• SOURCE TEXT:

==*==

GopherCon 2019 - Death by three thousand timers: Streaming video-on-demand for Cable TV

Overview

Can Go handle soft real-time applications? Learn about the challenges my team overcame to deliver video-on-demand MPEG streams to millions of cable TV customers using pure Go. Along the way we'll dig deeper into how Go manages timers and goroutine scheduling.

Chris @chris_csguy is a Principal Engineer at Comcast and has been doing Go since 2014. He's contributed to Go Kit and Go itself, and is a meetup organizer.

This will basically be an experience report from their project, using Go to stream video at Comcast. Despite the title, there's no actual death involved!

Agenda

Video On Demand (VOD) Basics
Performance Requirements
Implementation experience
The Go scheduler and timers
Improving efficiency
Results
Looking ahead

VOD Basics

We've all used it: you choose what you want to watch, you press play, and you get your show. But lots going on under the covers.

There are several ways to do VOD:

Direct download
Progressive download -- starts showing as soon as you have enough in the buffer. Buffer runs dry leads to the dreaded ---BUFFERING--- ...

==*==

• EXTRACTED MATERIAL:
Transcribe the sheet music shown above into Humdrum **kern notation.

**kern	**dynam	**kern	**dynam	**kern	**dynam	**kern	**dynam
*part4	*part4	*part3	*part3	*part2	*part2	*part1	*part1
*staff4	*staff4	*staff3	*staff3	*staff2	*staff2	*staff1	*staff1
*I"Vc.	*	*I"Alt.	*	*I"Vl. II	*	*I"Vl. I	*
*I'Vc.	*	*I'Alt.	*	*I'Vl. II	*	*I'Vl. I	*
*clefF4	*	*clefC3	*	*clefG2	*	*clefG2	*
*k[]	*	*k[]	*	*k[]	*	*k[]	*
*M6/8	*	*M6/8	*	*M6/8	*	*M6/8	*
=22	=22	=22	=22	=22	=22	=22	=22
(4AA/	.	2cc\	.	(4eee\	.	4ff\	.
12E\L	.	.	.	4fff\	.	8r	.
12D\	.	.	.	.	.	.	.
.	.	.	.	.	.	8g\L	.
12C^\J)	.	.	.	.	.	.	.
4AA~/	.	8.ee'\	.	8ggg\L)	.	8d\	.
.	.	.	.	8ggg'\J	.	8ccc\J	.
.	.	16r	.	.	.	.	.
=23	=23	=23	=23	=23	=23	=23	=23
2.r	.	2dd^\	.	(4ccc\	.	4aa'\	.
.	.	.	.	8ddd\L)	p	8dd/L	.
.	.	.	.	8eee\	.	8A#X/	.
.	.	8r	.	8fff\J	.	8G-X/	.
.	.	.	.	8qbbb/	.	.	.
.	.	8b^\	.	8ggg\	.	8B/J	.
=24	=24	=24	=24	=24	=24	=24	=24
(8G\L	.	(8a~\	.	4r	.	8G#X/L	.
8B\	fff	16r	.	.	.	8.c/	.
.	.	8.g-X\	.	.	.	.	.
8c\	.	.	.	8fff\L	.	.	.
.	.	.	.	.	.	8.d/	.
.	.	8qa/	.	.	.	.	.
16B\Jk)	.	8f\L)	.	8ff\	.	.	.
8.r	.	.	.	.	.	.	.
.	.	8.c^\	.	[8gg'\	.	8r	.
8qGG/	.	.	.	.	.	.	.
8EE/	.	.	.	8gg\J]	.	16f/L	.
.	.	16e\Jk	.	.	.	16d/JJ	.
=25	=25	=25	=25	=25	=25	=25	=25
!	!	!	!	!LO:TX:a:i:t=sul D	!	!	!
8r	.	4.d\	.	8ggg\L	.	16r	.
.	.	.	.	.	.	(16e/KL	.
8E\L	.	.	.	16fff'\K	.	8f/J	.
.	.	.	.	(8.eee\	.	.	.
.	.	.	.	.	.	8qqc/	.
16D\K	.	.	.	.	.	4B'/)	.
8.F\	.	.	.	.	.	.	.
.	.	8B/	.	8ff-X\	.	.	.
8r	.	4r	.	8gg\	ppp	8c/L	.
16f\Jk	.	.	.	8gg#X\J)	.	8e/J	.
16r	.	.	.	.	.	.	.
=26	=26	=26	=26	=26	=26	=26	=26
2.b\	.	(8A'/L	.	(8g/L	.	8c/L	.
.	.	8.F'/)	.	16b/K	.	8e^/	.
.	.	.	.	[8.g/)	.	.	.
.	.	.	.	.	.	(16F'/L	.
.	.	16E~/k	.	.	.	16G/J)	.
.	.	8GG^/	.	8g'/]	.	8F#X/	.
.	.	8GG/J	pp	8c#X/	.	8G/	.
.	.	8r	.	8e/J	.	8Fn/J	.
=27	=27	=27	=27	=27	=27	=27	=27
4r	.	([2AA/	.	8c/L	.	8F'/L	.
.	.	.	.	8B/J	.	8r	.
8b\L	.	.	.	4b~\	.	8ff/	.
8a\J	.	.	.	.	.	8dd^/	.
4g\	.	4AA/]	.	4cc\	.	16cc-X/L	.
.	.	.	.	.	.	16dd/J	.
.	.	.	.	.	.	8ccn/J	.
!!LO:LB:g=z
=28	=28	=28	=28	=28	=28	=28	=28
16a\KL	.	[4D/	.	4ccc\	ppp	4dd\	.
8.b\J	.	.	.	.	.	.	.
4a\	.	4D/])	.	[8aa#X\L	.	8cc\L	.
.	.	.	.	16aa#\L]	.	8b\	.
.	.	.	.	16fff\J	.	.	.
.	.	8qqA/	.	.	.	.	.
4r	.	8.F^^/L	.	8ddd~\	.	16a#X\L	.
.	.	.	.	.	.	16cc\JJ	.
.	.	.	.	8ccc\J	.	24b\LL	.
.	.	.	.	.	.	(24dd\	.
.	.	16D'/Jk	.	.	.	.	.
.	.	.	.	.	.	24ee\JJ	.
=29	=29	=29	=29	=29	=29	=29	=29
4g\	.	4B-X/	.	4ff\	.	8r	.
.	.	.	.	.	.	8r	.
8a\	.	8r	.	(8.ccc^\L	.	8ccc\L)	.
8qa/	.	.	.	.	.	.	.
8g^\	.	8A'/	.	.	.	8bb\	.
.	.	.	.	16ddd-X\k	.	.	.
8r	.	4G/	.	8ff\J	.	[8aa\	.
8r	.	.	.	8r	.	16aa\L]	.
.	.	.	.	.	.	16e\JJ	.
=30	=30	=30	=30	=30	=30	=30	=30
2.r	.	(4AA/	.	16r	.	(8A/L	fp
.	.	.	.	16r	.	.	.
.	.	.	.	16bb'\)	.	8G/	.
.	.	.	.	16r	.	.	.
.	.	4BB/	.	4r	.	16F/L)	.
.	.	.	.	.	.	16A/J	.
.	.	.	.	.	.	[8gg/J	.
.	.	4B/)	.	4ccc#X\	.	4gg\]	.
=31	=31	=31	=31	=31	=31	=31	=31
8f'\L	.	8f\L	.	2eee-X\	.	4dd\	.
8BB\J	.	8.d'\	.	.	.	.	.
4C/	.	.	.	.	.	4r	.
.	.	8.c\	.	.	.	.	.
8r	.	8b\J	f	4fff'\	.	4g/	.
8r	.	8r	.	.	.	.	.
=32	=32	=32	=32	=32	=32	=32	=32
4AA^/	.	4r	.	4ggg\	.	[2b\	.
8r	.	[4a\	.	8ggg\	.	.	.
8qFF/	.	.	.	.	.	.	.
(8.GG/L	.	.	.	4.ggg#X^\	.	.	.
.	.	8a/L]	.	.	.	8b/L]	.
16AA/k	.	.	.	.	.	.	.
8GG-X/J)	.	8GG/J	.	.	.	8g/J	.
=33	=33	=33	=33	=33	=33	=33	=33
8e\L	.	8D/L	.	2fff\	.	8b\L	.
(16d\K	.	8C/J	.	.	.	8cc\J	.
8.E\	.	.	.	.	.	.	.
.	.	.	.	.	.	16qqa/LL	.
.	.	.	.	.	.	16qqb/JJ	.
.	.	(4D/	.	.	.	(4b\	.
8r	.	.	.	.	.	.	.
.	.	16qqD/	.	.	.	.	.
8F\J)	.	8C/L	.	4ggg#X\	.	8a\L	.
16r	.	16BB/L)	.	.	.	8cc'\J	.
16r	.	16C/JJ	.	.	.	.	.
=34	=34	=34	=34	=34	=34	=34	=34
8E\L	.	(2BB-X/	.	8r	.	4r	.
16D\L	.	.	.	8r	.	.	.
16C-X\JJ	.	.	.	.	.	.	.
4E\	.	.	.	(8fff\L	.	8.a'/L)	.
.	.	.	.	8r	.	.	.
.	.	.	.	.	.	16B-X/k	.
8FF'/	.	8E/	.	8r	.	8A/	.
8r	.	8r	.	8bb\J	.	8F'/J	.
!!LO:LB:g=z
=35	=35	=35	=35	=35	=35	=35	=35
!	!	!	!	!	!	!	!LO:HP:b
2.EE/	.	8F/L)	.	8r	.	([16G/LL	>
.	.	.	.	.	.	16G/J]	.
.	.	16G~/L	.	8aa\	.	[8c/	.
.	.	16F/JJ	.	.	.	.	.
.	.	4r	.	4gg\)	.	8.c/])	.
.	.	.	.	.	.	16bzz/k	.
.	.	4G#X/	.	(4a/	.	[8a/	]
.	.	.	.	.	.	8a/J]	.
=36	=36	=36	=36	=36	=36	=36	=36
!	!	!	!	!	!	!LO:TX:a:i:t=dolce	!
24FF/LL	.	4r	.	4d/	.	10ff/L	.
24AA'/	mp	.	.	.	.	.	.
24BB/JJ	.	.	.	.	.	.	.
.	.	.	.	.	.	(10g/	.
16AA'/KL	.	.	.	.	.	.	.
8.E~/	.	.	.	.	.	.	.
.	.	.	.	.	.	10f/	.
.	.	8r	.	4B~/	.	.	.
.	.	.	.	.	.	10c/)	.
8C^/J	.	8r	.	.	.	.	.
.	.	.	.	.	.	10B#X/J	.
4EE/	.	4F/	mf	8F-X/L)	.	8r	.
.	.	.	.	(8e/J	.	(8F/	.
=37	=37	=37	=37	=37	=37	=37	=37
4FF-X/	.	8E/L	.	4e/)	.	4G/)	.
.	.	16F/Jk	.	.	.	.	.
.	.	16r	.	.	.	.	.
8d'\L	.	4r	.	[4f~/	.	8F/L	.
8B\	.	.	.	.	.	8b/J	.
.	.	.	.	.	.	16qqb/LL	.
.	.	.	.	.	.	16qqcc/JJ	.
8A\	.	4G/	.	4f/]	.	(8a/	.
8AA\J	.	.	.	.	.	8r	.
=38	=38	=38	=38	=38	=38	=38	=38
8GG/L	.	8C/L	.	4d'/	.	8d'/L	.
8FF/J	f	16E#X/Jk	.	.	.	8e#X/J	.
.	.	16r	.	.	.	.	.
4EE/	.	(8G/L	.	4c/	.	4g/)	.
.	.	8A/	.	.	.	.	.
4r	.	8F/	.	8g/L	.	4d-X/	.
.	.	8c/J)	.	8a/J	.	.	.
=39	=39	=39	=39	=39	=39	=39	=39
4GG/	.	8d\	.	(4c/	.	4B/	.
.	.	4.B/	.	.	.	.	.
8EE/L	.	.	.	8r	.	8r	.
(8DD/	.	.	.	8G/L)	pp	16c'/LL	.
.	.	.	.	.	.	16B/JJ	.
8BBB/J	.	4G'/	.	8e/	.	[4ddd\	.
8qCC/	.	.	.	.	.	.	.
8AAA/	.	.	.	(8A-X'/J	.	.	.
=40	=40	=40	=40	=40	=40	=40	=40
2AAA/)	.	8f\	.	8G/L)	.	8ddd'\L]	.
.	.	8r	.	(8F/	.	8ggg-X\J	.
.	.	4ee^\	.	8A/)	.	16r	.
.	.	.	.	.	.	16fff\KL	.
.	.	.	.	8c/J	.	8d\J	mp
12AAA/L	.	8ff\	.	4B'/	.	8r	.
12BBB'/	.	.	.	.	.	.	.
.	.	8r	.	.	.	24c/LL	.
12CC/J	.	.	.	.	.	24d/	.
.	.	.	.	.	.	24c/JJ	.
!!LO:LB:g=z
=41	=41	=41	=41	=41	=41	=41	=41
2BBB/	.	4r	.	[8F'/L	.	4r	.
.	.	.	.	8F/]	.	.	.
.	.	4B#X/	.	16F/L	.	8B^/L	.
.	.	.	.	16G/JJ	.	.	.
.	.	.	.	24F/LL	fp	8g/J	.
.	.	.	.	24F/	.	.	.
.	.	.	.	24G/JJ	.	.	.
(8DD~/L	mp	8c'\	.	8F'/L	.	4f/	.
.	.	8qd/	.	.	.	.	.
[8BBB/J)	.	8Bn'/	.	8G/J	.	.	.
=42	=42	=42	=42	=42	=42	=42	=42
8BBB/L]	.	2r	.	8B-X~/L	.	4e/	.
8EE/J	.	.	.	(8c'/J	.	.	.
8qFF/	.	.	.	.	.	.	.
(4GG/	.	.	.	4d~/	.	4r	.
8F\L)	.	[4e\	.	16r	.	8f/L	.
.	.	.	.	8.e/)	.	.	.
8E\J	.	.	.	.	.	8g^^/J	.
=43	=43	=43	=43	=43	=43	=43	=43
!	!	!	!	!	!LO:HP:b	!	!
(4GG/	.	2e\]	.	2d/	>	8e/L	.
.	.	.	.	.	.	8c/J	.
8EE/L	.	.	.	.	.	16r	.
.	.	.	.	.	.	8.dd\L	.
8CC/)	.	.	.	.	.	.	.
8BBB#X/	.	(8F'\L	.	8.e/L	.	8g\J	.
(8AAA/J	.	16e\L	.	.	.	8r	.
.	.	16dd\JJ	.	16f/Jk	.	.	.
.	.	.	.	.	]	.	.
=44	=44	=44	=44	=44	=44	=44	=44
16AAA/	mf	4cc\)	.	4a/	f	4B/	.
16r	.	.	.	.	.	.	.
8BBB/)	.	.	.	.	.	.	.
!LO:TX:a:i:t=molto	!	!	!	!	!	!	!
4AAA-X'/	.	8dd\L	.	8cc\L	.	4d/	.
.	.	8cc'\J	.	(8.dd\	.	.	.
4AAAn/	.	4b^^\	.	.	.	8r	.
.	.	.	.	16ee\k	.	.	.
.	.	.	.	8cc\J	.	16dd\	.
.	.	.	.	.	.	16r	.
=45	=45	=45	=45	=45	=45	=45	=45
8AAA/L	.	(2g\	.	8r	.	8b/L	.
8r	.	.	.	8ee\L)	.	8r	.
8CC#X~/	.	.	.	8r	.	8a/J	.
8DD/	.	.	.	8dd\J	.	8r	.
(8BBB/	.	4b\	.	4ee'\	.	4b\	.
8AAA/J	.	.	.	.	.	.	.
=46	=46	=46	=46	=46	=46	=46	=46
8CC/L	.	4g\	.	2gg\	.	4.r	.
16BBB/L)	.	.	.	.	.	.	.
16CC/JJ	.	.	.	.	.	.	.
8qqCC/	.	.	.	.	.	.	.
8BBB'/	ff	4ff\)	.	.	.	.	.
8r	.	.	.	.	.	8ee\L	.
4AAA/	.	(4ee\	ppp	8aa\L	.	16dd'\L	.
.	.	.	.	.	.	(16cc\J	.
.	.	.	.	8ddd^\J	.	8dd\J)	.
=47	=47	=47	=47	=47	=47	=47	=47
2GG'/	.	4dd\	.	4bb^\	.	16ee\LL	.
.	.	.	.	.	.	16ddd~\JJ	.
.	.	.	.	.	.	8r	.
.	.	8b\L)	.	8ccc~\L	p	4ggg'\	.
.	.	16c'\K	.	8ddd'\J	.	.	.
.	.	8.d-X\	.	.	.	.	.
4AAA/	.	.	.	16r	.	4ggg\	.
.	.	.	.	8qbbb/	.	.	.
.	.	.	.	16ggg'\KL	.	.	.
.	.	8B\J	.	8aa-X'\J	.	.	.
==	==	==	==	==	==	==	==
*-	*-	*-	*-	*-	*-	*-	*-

==*==

• WORK TO DO:
[1] Rewrite everything from "Chris @chris_csguy is" down to "actual death involved!" in the GopherCon talk notes, swapping "Comcast" for "the cable company".
[2] Using the GopherCon talk notes, explain in one to three sentences why a progressive download can end up showing "---BUFFERING---".

• TASK ANSWERS:
[1]
Chris @chris_csguy is a Principal Engineer at the cable company and has been doing Go since 2014. He's contributed to Go Kit and Go itself, and is a meetup organizer.

This will basically be an experience report from their project, using Go to stream video at the cable company. Despite the title, there's no actual death involved!

[2] A progressive download begins playing as soon as enough video is in the buffer. If that buffer runs dry, the dreaded "---BUFFERING---" appears.